Cette opinion des Écossais est partagée par tous ceux qui connaissent le caractère des Anglais, car il n'y a pas sous le soleil de peuple plus difficile à gouverner et plus révolutionnaire: ils sont de bonne compagnie et ils ont de beaux dehors; mais il ne faut pas trop s'y fier, si l'on est sage. P. 338.

Alexandre de Ramsay, capitaine de Berwick, craignant de se voir bientôt contraint de livrer cette ville aux Anglais, sollicite et obtient des assiégeants une trêve de quinze jours; il promet de se rendre s'il ne reçoit pas de secours dans cet intervalle. En même temps, il fait demander des renforts à David Bruce par deux chevaliers qu'il expédie à Aberdeen où se tient alors le roi d'Écosse.

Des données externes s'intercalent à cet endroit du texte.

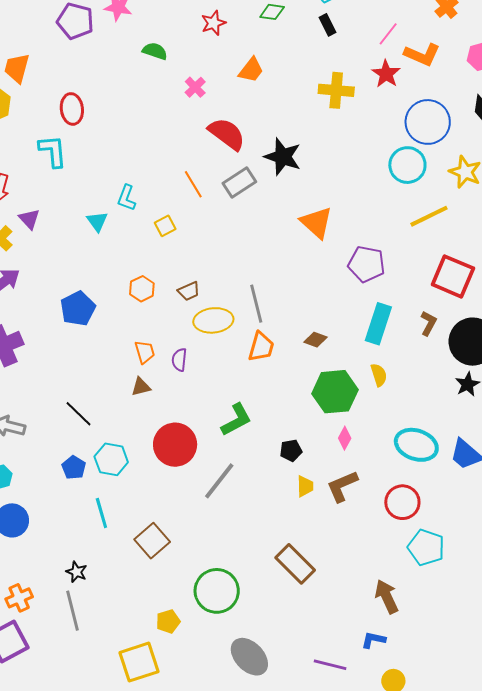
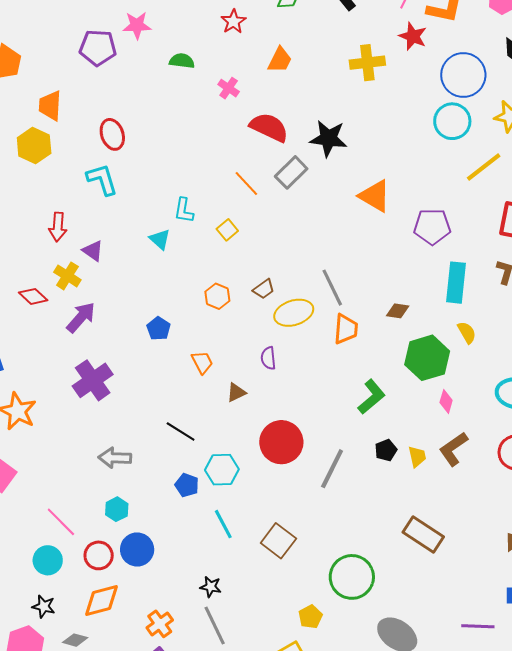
blue pentagon: (78, 309) -> (159, 329), size x0.7
orange trapezoid: (145, 352) -> (202, 362), moved
green L-shape: (236, 420) -> (371, 397), moved
black pentagon: (291, 450) -> (386, 450), moved

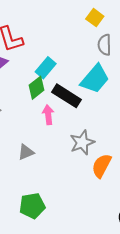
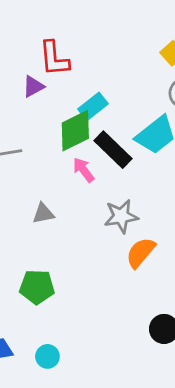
green diamond: (36, 88) -> (75, 131), size x1.4
pink arrow: (48, 115) -> (84, 170), turned -42

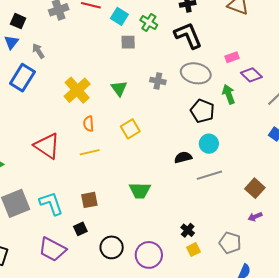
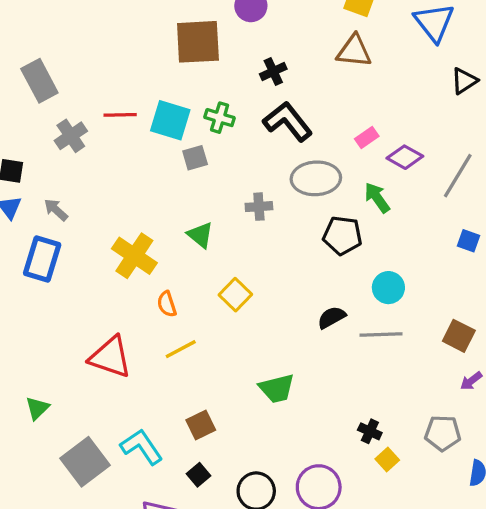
cyan square: (119, 16) -> (170, 120), size x1.4
cyan circle: (209, 144) -> (388, 288), moved
gray line: (209, 175) -> (381, 335), turned 30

David Bruce répond qu'il est dans l'impossibilité de secourir Berwick. Ce que voyant, Alexandre de Ramsay prend le parti de se rendre. Édouard III fait son entrée en grande pompe dans la ville et le château de Berwick et il y tient sa cour en compagnie de la reine Philippe alors enceinte. Il établit garnison dans le château dont il confie la garde au seigneur de Percy. Puis il revient à Newcastle dont il fait le seigneur de Nevill capitaine, et il va passer deux jours au château de Brancepeth qui appartient au seigneur de Percy[ [229]. Robert d'Artois accompagne partout le roi et la reine d'Angleterre qui, après s'être arrêtés trois jours à Durham, arrivent à York où ils restent jusqu'à la Pâque de l'année suivante [1334]. P. 338 à 341.

CHAPITRE XV.

GUERRE D'ÉCOSSE; CAMPAGNES DE 1334 A 1336: SIÉGE ET PRISE DE ROXBURGH, DE DALKEITH ET DE STIRLING. (§ 53.)

Première rédaction.—Guillaume de Montagu et Gautier de Mauny, chargés de garder la frontière d'Angleterre du côté de l'Écosse, se couvrent de gloire. Guillaume de Montagu fait de Roxburgh, qui n'était auparavant qu'une bastille, une forteresse de premier ordre. Édouard III le crée comte de Salisbury en récompense de ses services et lui procure le mariage le plus brillant. Gautier de Mauny, de son côté, est fait chevalier et devient un des conseillers intimes du roi d'Angleterre. Ces deux chevaliers sont en butte aux incursions continuelles des ennemis réfugiés dans les forêts marécageuses de la sauvage Écosse, et Guillaume de Montagu perd un œil dans une de ces escarmouches. P. 112 et 113.